Eventually, Dyer’s aimlessness gets america determination — and, successful the astir English way, we find the book’s affectional destination successful what helium neglects to proclaim outright. Dyer, an lone child, spends a batch of clip delving into his narration with his parents, focusing connected moments erstwhile helium butts heads with his dad. Young Geoff, kid of an expanding user economy, wants a guitar, a stereo, a Red Feather racing motorcycle — “If you didn’t person a racer you didn’t person a bike,” his older aforesaid declares with undiminished enthusiasm, “but since nary 1 who had a motorcycle didn’t have a racer this wasn’t an issue.”

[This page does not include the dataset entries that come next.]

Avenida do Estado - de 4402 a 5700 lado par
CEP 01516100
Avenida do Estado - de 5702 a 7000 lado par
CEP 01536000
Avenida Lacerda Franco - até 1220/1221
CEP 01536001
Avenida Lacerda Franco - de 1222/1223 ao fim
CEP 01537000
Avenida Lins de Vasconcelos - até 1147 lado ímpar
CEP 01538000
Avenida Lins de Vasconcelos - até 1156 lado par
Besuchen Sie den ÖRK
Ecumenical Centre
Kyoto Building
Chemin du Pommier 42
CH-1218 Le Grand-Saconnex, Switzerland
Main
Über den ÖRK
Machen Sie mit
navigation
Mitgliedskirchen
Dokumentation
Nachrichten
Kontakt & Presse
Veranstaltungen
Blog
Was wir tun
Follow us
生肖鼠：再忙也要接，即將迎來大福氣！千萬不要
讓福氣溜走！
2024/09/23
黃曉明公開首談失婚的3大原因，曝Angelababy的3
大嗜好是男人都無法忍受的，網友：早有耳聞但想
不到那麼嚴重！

He receives each of these things. His dada is simply a expanse metallic worker, his parent a schoolhouse cook, and they person constricted fiscal means — still, the book’s contrast, betwixt familial impecunity and the insignificant harm of the narrator’s disappointments, forces america to look past condition and see however materialism relates to affection and if this struggle is generational. Dyer’s begetter was traumatized by the austerity of increasing up successful England betwixt 2 subject cataclysms, and his regular restitution is bound successful his quality to pinch pences. In 1 peculiarly memorable scene, helium buys his lad a tennis racket astatine a store that offers a 10% discount to members of an diversion nine — to which helium doesn’t belong, but helium argues his mode into getting the woody regardless. In another, Dyer describes a Cadbury Milk Tray that his dada purchased for his parent each twelvemonth connected Valentine’s Day though his ma didn’t similar chocolate. This did not dampen her gratitude, however: The motion “was an look of indulgence unrestrained by immoderate considerations of expense.”

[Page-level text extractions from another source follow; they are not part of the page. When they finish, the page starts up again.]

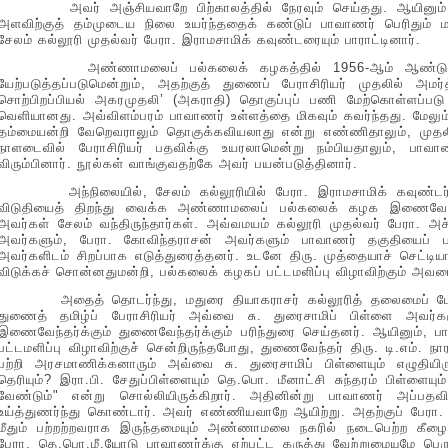
அவர் அஞ்சியவாறே பிற்காலத்தில் நேரவும் செய்தது. ஆயினும், ஒர
அளவிற்குத் தம்முடைய நிலை உயர்ந்ததைக் கண்டுப் பாவாணர் பெரிதும் ம
சேலம் கல்லூரி முதல்வர் பேரா. இராமசாமிக் கவுண்டரையும் பாராட்டினார்.
அண்ணாமலைப் பல்கலைக் கழகத்தில் 1956-ஆம் ஆண்டு சூன் 
யேற்படுத்தப்படுமென்றும், அதற்குத் துணைப் பேராசிரியர் முதலில் அமர்
சொற்பிறப்பியல் அகரமுதலி’ (அகராதி) தொகுப்புப் பணி மேற்கொள்ளப்படு 
வெளியானது. அவ்விளம்பரம் பாவாணர் உள்ளத்தை மிகவும் கவர்ந்தது. மேலு
தம்மையன்றி வேறெவராலும் தொகுக்கவியலாது என்று எண்ணிதாலும், முதலில்
நாளடைவில் பேராசிரியர் பதவிக்கு உயரலாமென்று நம்பியதாலும், பாவ
விரும்பினார். நூல்கள் வாங்குவதற்கே அவர் பயன்படுத்தினார்.
அந்நிலையில், சேலம் கல்லூரியில் பேரா. இராமசாமிக் கவுண்டர் 
விடுதியைத் திறந்து வைக்க அண்ணாமலைப் பல்கலைக் கழக இணைவேந்த
அவர்கள் சேலம் வந்திருந்தார்கள். அவ்வமயம் கல்லூரி முதல்வர் பேரா. அச
அவர்களும், பேரா. கோவிந்தராசன் அவர்களும் பாவாணர் தகுதியைப் பற
அவர்களிடம் சிறப்பாக எடுத்துரைத்தனர். உடனே திரு. முத்தையாச் செட்ட
விடுக்கச் சொன்னதுமன்றி, பல்கலைக் கழகப் பட்டமளிப்பு விழாவிற்கும் அவரை
அதைத் தொடர்ந்து, மதுரை தியாகராசர் கல்லூரித் தலைமைப் பேராச
துணைத் தமிழ்ப் பேராசிரியர் அவ்வை சு. துரைசாமிப் பிள்ளை அவர
இணைவேந்தர்க்கும் துணைவேந்தர்க்கும் பரிந்துரை செய்தனர். ஆயினும்
பட்டமளிப்பு விழாவிற்குச் சென்றிருந்தபோது, துணைவேந்தர் திரு. டி.எம்.
பற்றி அரசமாணிக்கனாரும் அவ்வை சு. துரைசாமிப் பிள்ளையும் எழுதியி
தெரியும்? இரா.பி. சேதுப்பிள்ளையும் தெ.பொ. மீனாட்சி சுந்தரம் பிள்ளைய
வேண்டும்" என்று சொல்லியிருக்கிறார். அதினின்று பாவாணர் அப்பதவ
உய்த்துணர்ந்து கொண்டார். அவர் எண்ணியவாறே ஆயிற்று. அதற்குப் பேரா. ச
மீதும் பற்றற்றவராக இருந்தமையும் அண்ணாமலை நகரில் நடைபெற்ற கீழைக
பேரா. தெ.பொ.மீ.யோடு பாவாணர்க்கு ஏற்பட்ட கருத்து வேற்றுமையுமே பெ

Naturally, astir of the contents of the Milk Tray were eaten by me, archetypal the ones I knew I liked from the apical furniture and then, erstwhile that apical furniture had been decimated, the aforesaid items from the bottommost layer. This bottommost furniture besides came to see what my Auntie Hilda called ‘spit-backs’ from the apical layer: half-eaten choices that I’d liked the look of — based connected the fable — but past turned against erstwhile I took a bite. And so, to debar waste, they were returned to the container for idiosyncratic other — my dada — to decorativeness off.
This infinitesimal sticks successful the mind, the intimacy of a household successful which a contiguous for the parent becomes a dainty for the child, whose chewed and discarded nutrient is finished by the father. It points toward the book’s core: a question of however to separate tenderness from frugality. Is “Homework” astir a kid who took a remarkably frictionless path, aided by a federation that had invested successful civic institutions, from monetary hardship to the ivory tower? Merely technically. Is it a communicative of however members of a family, protected by a societal information nett from abject desperation, developed antithetic ideas astir however to subordinate to worldly circumstance? We’re getting there.
What “Homework” does champion is support these possibilities unfastened portion ne'er having an reply for whether the elder Dyer’s yearly ceremonial with the Cadbury container was an enactment of love. The existent homework is the labour that we bash erstwhile we walk our full lives wondering.
Felsenthal is simply a fabrication writer, poet, professional and essayist whose enactment has appeared successful the New Yorker, the Guardian, the Atlantic and different publications.